Силы двунадесяти языков Европы ворвались в Россию. Русское войско и население отступают, избегая столкновения, до Смоленска и от Смоленска до Бородина. Французское войско с постоянно увеличивающеюся силой стремительности несется к Москве, к цели своего движения. Сила стремительности его, приближаясь к цели, увеличивается подобно увеличению быстроты падающего тела по мере приближения его к земле. Назади тысяча верст голодной, враждебной страны; впереди десятки верст, отделяющие от цели. Это чувствует всякий солдат наполеоновской армии, и нашествие надвигается само собой, по одной силе стремительности.
В русском войске по мере отступления все более и более разгорается дух озлобления против врага: отступая назад, оно сосредоточивается и нарастает. Под Бородиным происходит столкновение. Ни то, ни другое войско не распадаются, но русское войско непосредственно после столкновения отступает так же необходимо, как необходимо откатывается шар, столкнувшись с другим, с большей стремительностью несущимся на него шаром; и так же необходимо (хотя и потерявший всю свою силу в столкновении) стремительно разбежавшийся шар нашествия прокатывается еще некоторое пространство.

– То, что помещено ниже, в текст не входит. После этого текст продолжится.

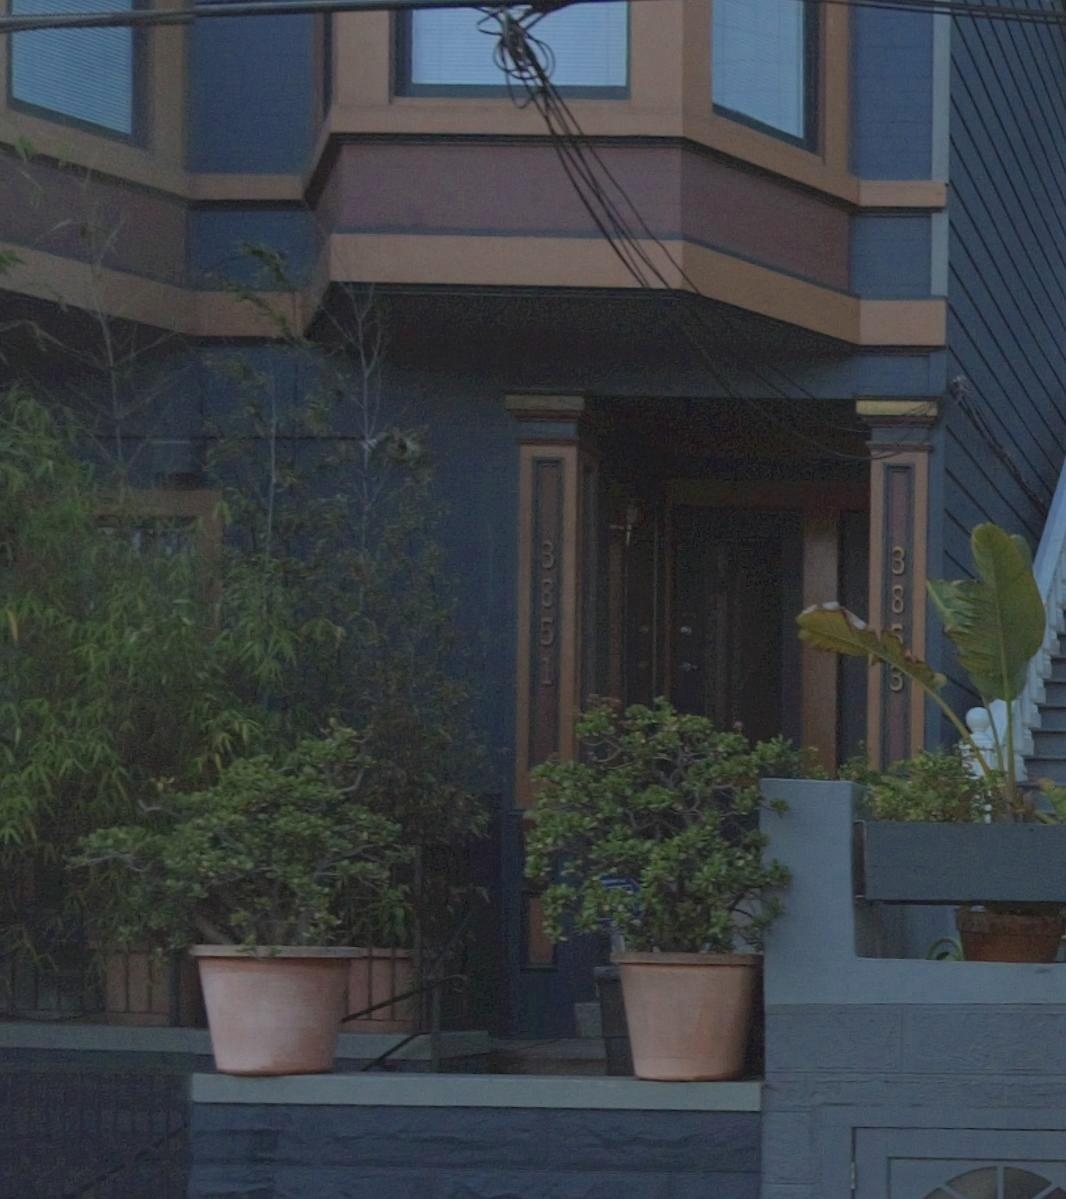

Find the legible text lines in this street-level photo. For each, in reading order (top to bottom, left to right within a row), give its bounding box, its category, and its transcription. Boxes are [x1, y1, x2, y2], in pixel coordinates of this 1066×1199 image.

[537, 537, 559, 688] StreetNumber: 3851
[889, 544, 906, 693] StreetNumber: 38**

Русские отступают за сто двадцать верст – за Москву, французы доходят до Москвы и там останавливаются. В продолжение пяти недель после этого нет ни одного сражения. Французы не двигаются. Подобно смертельно раненному зверю, который, истекая кровью, зализывает свои раны, они пять недель остаются в Москве, ничего не предпринимая, и вдруг, без всякой новой причины, бегут назад: бросаются на Калужскую дорогу (и после победы, так как опять поле сражения осталось за ними под Малоярославцем), не вступая ни в одно серьезное сражение, бегут еще быстрее назад в Смоленск, за Смоленск, за Вильну, за Березину и далее.
В вечер 26 го августа и Кутузов, и вся русская армия были уверены, что Бородинское сражение выиграно. Кутузов так и писал государю. Кутузов приказал готовиться на новый бой, чтобы добить неприятеля не потому, чтобы он хотел кого нибудь обманывать, но потому, что он знал, что враг побежден, так же как знал это каждый из участников сражения.
Но в тот же вечер и на другой день стали, одно за другим, приходить известия о потерях неслыханных, о потере половины армии, и новое сражение оказалось физически невозможным.
Нельзя было давать сражения, когда еще не собраны были сведения, не убраны раненые, не пополнены снаряды, не сочтены убитые, не назначены новые начальники на места убитых, не наелись и не выспались люди.
А вместе с тем сейчас же после сражения, на другое утро, французское войско (по той стремительной силе движения, увеличенного теперь как бы в обратном отношении квадратов расстояний) уже надвигалось само собой на русское войско. Кутузов хотел атаковать на другой день, и вся армия хотела этого. Но для того чтобы атаковать, недостаточно желания сделать это; нужно, чтоб была возможность это сделать, а возможности этой не было. Нельзя было не отступить на один переход, потом точно так же нельзя было не отступить на другой и на третий переход, и наконец 1 го сентября, – когда армия подошла к Москве, – несмотря на всю силу поднявшегося чувства в рядах войск, сила вещей требовала того, чтобы войска эти шли за Москву. И войска отступили ещо на один, на последний переход и отдали Москву неприятелю.